In recent years, trucking companies have become more conscious of the costs of fuel consumed by their vehicles, particularly those trucks—which are very often referred to as tractors—whose purpose is to tow a trailer or trailers along the roadway, and especially at high speeds along a highway. While the manufacturers of such trucks are doing their best to improve efficiencies by making their truck designs more aerodynamic, and making their engines more fuel efficient, the fact remains that significant aerodynamic losses occur as a result of trailer design, especially at high speed. The current trailer designs create drag on the trailer due to wind resistance as the trailer moves. Even if the engine and the aerodynamic design of the trucks is improved, there still remains the problem of reducing the drag created by the trailer, so as to thereby increase the fuel efficiency of the towing truck.
Moreover, federal and state authorities in the United States and Canada are increasingly tightening the restrictions as they apply to the trucking industry, requiring more fuel efficiency so as to reduce carbon and greenhouse gas emissions from the trucks. Indeed, the California Air Resources Board has mandated that trailers must manifest lower drag coefficients so as to reduce carbon and greenhouse gas emissions in that state. Other states and provinces will undoubtedly follow suit, although the specific mandated reduction in drag may vary among those various authorities. Thus, even a reduction of drag of, say, 2%, may be acceptable in some states and provinces; whereas other states and provinces, such as California, may require a reduction of drag in the range of 2, 5, or 10%, or more.
One common approach to reduction of drag by trailers has been to fit or retrofit the trailers with fairings mounted along each side.
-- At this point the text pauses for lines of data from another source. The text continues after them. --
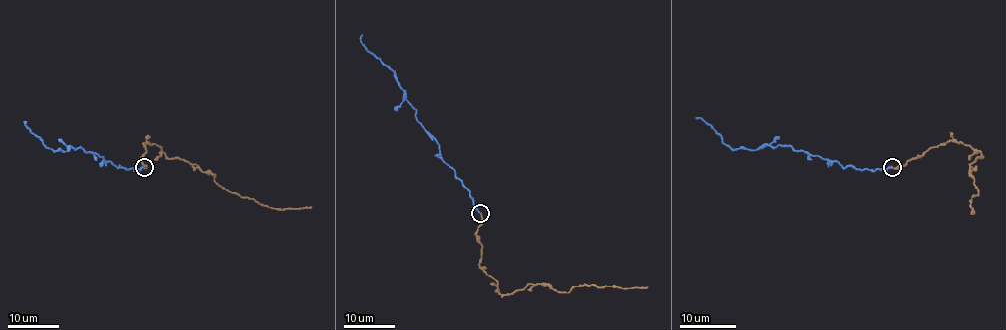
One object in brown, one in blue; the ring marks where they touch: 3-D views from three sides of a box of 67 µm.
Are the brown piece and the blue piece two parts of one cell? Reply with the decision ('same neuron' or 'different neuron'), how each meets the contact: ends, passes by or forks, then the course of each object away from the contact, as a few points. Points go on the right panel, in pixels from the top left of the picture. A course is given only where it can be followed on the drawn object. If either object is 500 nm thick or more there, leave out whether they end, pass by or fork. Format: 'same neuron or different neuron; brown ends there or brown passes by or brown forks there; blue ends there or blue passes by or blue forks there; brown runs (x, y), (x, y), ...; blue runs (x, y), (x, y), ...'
same neuron; brown ends there; blue ends there; brown runs (892, 167), (950, 142), (967, 144), (981, 154), (970, 164), (978, 191), (970, 201), (973, 211); blue runs (891, 167), (855, 170), (795, 151), (789, 146), (731, 149), (709, 125), (696, 119)

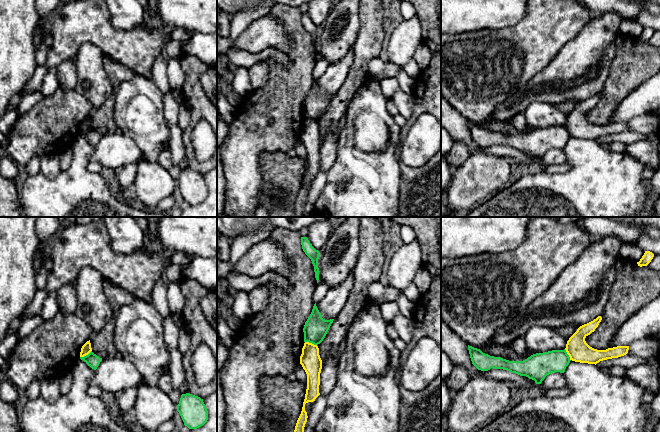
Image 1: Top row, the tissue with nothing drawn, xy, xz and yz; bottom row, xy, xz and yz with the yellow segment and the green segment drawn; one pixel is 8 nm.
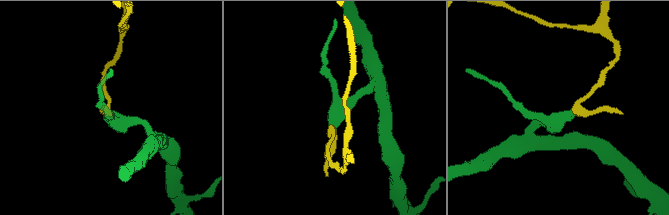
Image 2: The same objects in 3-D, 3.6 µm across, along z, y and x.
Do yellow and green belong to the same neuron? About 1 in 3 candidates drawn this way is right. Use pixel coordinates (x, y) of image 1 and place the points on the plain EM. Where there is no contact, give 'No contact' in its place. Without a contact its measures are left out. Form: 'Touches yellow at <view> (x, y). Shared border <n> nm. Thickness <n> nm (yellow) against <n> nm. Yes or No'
Touches yellow at xy (85, 131). Shared border 110 nm. Thickness 80 nm (yellow) against 110 nm. No

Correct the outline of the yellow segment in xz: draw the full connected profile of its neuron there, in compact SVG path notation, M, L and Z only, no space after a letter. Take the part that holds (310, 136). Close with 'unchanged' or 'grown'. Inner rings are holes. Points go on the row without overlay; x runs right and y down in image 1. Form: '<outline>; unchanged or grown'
M305 118L300 132L300 140L307 150L307 165L301 190L297 196L294 210L297 217L304 217L304 203L307 198L307 188L305 180L313 178L320 171L320 149L322 145L322 136L319 131L319 124L309 118Z; unchanged

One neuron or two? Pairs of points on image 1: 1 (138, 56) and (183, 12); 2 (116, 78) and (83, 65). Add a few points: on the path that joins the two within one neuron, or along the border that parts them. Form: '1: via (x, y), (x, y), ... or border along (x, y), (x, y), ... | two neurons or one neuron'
1: border along (173, 27), (181, 27), (191, 34) | two neurons
2: border along (103, 56), (103, 69), (113, 90), (108, 98) | two neurons

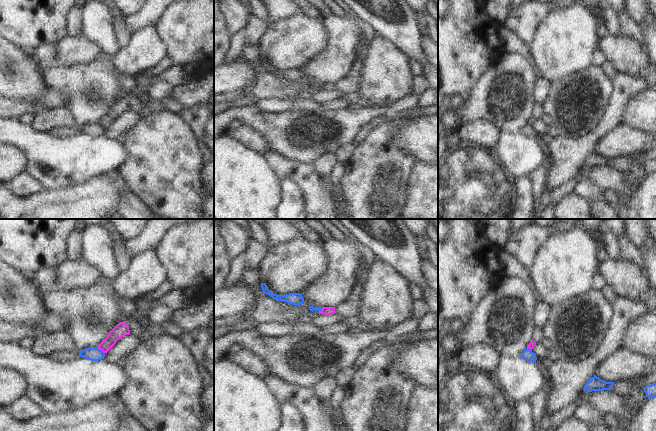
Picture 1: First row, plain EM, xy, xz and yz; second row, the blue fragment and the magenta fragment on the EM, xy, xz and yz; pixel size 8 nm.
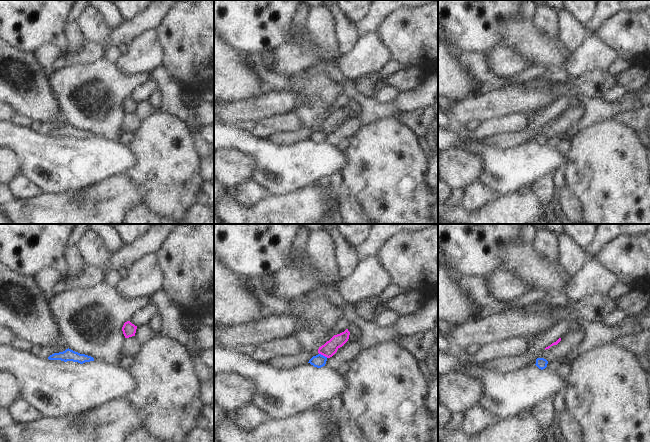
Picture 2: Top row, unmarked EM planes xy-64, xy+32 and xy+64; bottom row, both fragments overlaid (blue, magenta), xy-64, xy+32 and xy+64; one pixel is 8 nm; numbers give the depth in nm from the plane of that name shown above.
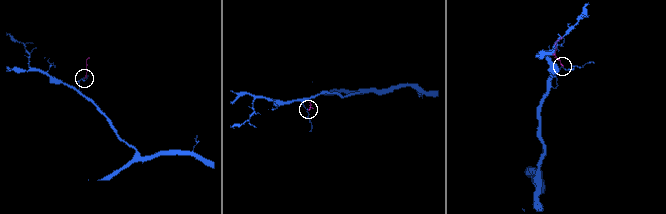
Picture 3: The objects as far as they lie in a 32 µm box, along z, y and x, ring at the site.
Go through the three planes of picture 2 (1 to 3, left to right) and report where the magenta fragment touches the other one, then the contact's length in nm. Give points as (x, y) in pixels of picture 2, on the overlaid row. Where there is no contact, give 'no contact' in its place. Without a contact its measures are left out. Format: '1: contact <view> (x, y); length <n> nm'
1: no contact
2: contact xy+32 (322, 355); length 80 nm
3: no contact

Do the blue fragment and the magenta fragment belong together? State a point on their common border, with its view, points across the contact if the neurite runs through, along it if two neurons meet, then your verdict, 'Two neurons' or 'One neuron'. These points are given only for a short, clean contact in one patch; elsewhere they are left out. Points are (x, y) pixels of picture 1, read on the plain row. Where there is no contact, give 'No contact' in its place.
Touches blue at xy (99, 125). Boundary: xy (96, 123), (104, 129). Two neurons

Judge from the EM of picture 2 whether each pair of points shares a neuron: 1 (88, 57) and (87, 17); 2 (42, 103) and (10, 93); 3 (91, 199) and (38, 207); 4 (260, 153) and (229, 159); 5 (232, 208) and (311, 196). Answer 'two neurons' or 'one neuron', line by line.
1: two neurons
2: one neuron
3: one neuron
4: two neurons
5: one neuron

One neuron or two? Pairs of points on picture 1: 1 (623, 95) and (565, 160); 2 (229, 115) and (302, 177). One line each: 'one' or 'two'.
1: one
2: two

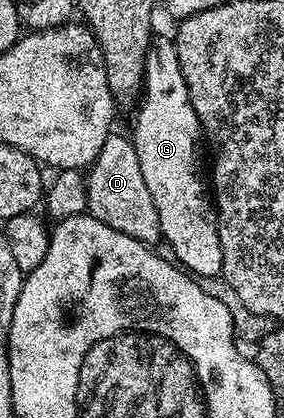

Such fitment or retrofit may, however, be labour intensive as well as requiring considerable expenditure of capital money. Such expenses may be significant to any trucking company or a company which owns and rents trailers, even if the company's trailer inventory is only a few trailers, or possibly several thousand trailers.
Moreover, the fitment of fairings along both sides of a trailer may inhibit the opportunity of the trailer operator to move the wheel set or wheel sets on which the trailer moves. Depending on its intended use and load factors of the trailer, a wheel set may be moved more forwardly or backwardly along the bottom of the trailer for such purposes as balancing the load as well as to accomplish more efficient loading factors on the wheel sets.
The present inventors have unexpectedly discovered that rather than placing fairings along each side of a trailer, the fitment of a drag reduction plate along at least a portion of the length of the trailer forward of the trailers rear wheel set, where the drag reduction plate depends vertically downwardly from the bottom of the trailer, will reduce drag on the trailer. Of course, it is accepted that such installation to a trailer may not affect the same fuel efficiencies as will the fitment of fairings to a trailer, but does, in any event, result in higher fuel efficiencies which may be attained with lower capital cost, lower labour cost, and in faster time. Such an arrangement is most often acceptable to trucking company officials as well as to regulatory officials at the state or provincial levels.
As such, the present inventors have found that the provision of drag reduction plates, as well as other drag reduction structures, may be provided by what is essentially one or more plate-like structures, to the lower surfaces of a trailer. The plate, or plates, may be made of a rigid or semi-rigid material such as steel or aluminum, but more preferably is made of a rigid or semi-rigid material such as a reinforced plastic or fiberglass or composite structure having lower cost and lower weight than a similar steel structure.